Functional inference of Gene Regulatory Networks dynamics (FIGd)
Supervisor: Dr Irina Mohorianu, Head of Bioinformatics/ Scientific Computing (iim22@cam.ac.uk)
Principle Supervisor Department: Neurosciences
Summary
The project proposes a novel angle for the inference of Gene Regulatory Networks (GRNs) dynamics that considers cell-cell interactions and organism/tissue-specific transcriptomic and epigenetic signatures.
Recent single-cell -omics studies underwent significant improvements in numbers and heterogeneity of cells, corroborated with increased details on expression signatures. The advances in refining cell populations, and redefining cell-plasticity, revealed new challenges in understanding/predicting causality (regulatory interactions), some addressed computationally, through tools for predicting cell-cell interactions (CellPhoneDB, NicheNet), pseudotime and inferring GRNs (Scenic suite). A new sequencing-based approach RABIDseq (Clark 2021), developed and optimized for the central nervous system, allows barcoded viral tracing of cell–cell interactions at single-cell resolution.
Using an inducible system that directly reprograms human fibroblasts into induced neural stem cells the Pluchino lab generated stably expandable human iNSC lines from patients with progressive multiple sclerosis and controls, displaying a pro-inflammatory senescent phenotype also transferred horizontally to non-senescent cells in vitro.

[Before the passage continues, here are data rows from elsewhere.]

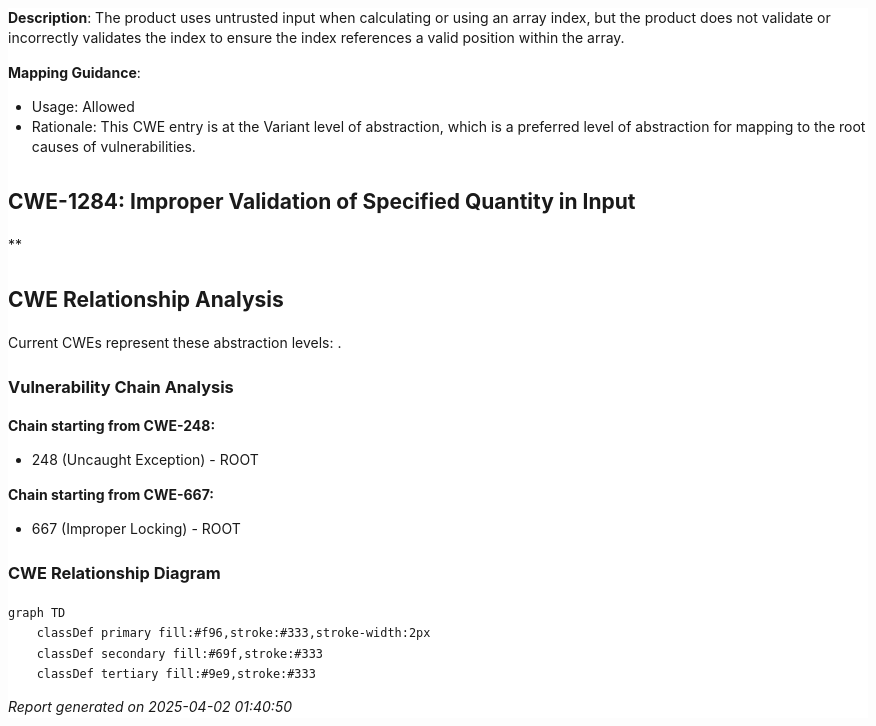 **Description**:
The product uses untrusted input when calculating or using an array index, but the product does not validate or incorrectly validates the index to ensure the index references a valid position within the array.

**Mapping Guidance**:
- Usage: Allowed
- Rationale: This CWE entry is at the Variant level of abstraction, which is a preferred level of abstraction for mapping to the root causes of vulnerabilities.

## CWE-1284: Improper Validation of Specified Quantity in Input
**


## CWE Relationship Analysis

Current CWEs represent these abstraction levels: .


### Vulnerability Chain Analysis

**Chain starting from CWE-248:**
- 248 (Uncaught Exception) - ROOT


**Chain starting from CWE-667:**
- 667 (Improper Locking) - ROOT



### CWE Relationship Diagram

```mermaid
graph TD
    classDef primary fill:#f96,stroke:#333,stroke-width:2px
    classDef secondary fill:#69f,stroke:#333
    classDef tertiary fill:#9e9,stroke:#333
```



*Report generated on 2025-04-02 01:40:50*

To study cell-cell communication for neighbouring cells, within a complex environment in vivo, they developed a hybrid brain organoid system where developmentally mature brain cortical organoids are cut at the air-liquid interface and iNSCs are transplanted and integrated within the tissue.
Despite the in-silico interest, there are no easy-to-access, interactive pipelines for analysing RABIDseq data; the existing tools have only command-line versions, hindering the data-mining and hypothesis generation from wet-lab researchers. Also, currently there is no link between cell-cell interactions, direct gene interactions, and the study of interaction-dynamics.
With FIGd a new pipeline for RABIDseq outputs will be developed/optimised, which will facilitate the integration with other high-throughput outputs (e.g. single-cell RNAseq, ATACseq, and spatial omics). This novel approach will also permit, for the first time, to study the tissue/ organism specific pathways, slicing the GRN dynamics not only on time, but also on functional criteria.
Data science approaches to understanding causes and predicting outcomes in mental disorder and brain structure/function
Supervisor: Professor Graham Murray, Professor of Psychiatry and Neuroscience (gm285@cam.ac.uk)
Principle Supervisor Department: Psychiatry
Summary
The student will take a clinical informatics or bioinformatics approach to investigate causes and/or outcomes in mental disorder and/or related brain phenotypes.
This could involve using GWAS summary statistics for metabolomics, genomics and proteomics and relating these to mental disorder and /or brain phenotypes, using techniques such as statistical genomics and mendelian randomisation. It could also or alternatively involve clinical data from electronic health records, in combination with biomarker data, with a focus on psychosis and/or depression and possible relation to physical health (cardio-metabolic or immune mechanisms).